O melhor que o 25 de Abril trouxe foram as ideias igualitárias. Mas, por muito que nos dias de hoje a situação seja infinitamente melhor, a igualdade entre géneros existe mais na teoria do que na prática. Os costumes demoram muito mais a mudar que as leis… Quanto à minha vida, orgulho-me de ter agido sempre de acordo com os meus princípios. Estava restrita às circunstâncias, claro, mas casei com um homem que sempre me respeitou muito e aos meus desejos de trabalhar e nunca renunciei às minhas crenças igualitárias.

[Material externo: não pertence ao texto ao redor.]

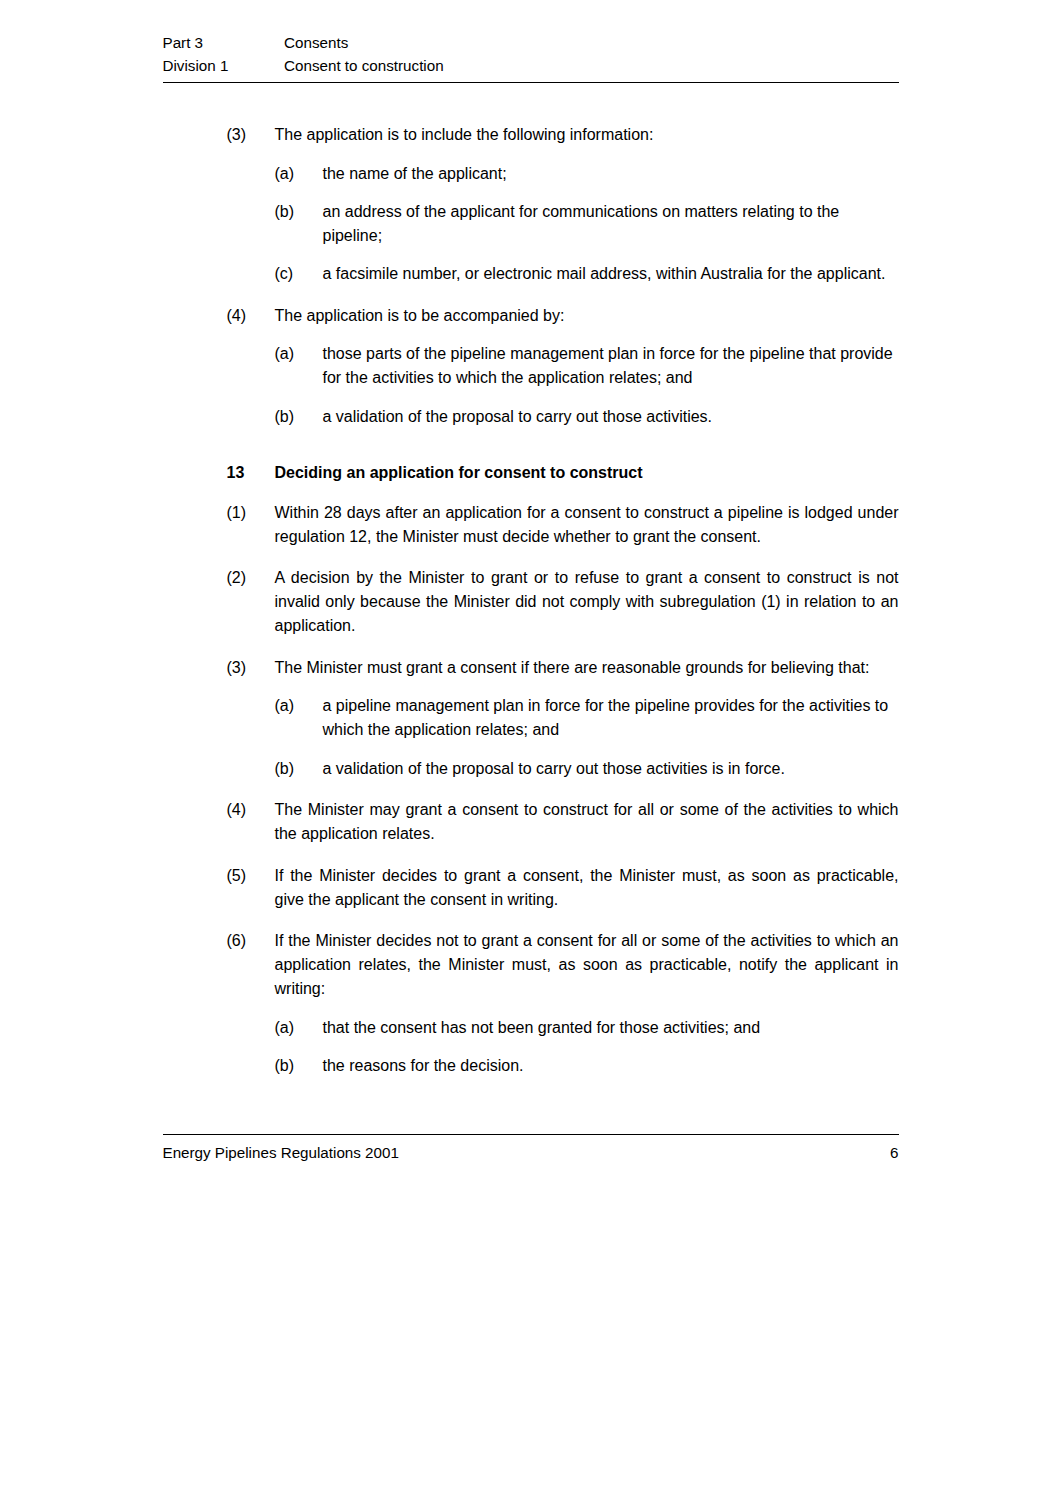Part 3
Division 1
Consents
Consent to construction
(3)
The application is to include the following information:
(a) the name of the applicant;
(b) an address of the applicant for communications on matters relating to the pipeline;
(c) a facsimile number, or electronic mail address, within Australia for the applicant.
(4)
The application is to be accompanied by:
(a) those parts of the pipeline management plan in force for the pipeline that provide for the activities to which the application relates; and
(b) a validation of the proposal to carry out those activities.
13 Deciding an application for consent to construct
(1)
Within 28 days after an application for a consent to construct a pipeline is lodged under regulation 12, the Minister must decide whether to grant the consent.
(2)
A decision by the Minister to grant or to refuse to grant a consent to construct is not invalid only because the Minister did not comply with subregulation (1) in relation to an application.
(3)
The Minister must grant a consent if there are reasonable grounds for believing that:
(a) a pipeline management plan in force for the pipeline provides for the activities to which the application relates; and
(b) a validation of the proposal to carry out those activities is in force.
(4)
The Minister may grant a consent to construct for all or some of the activities to which the application relates.
(5)
If the Minister decides to grant a consent, the Minister must, as soon as practicable, give the applicant the consent in writing.
(6)
If the Minister decides not to grant a consent for all or some of the activities to which an application relates, the Minister must, as soon as practicable, notify the applicant in writing:
(a) that the consent has not been granted for those activities; and
(b) the reasons for the decision.
Energy Pipelines Regulations 2001 6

Depois de ser mãe tornou-se difícil conciliar os horários de trabalho, tanto para mim como para o meu marido. Percebi então que tinha que deixar de trabalhar, mas, por satisfação pessoal, não podia ficar só em casa. Decidi fazer uma coisa com a qual sempre tinha sonhado: aos 37 anos matriculei-me na faculdade e licenciei-me em Filosofia. Sempre impus a mim própria fazer aquilo que aspirava e é o que acho mais espetacular na situação actual: embora o Mundo não esteja fácil, é possível - como nunca antes foi - ter um sonho e torná-lo realidade.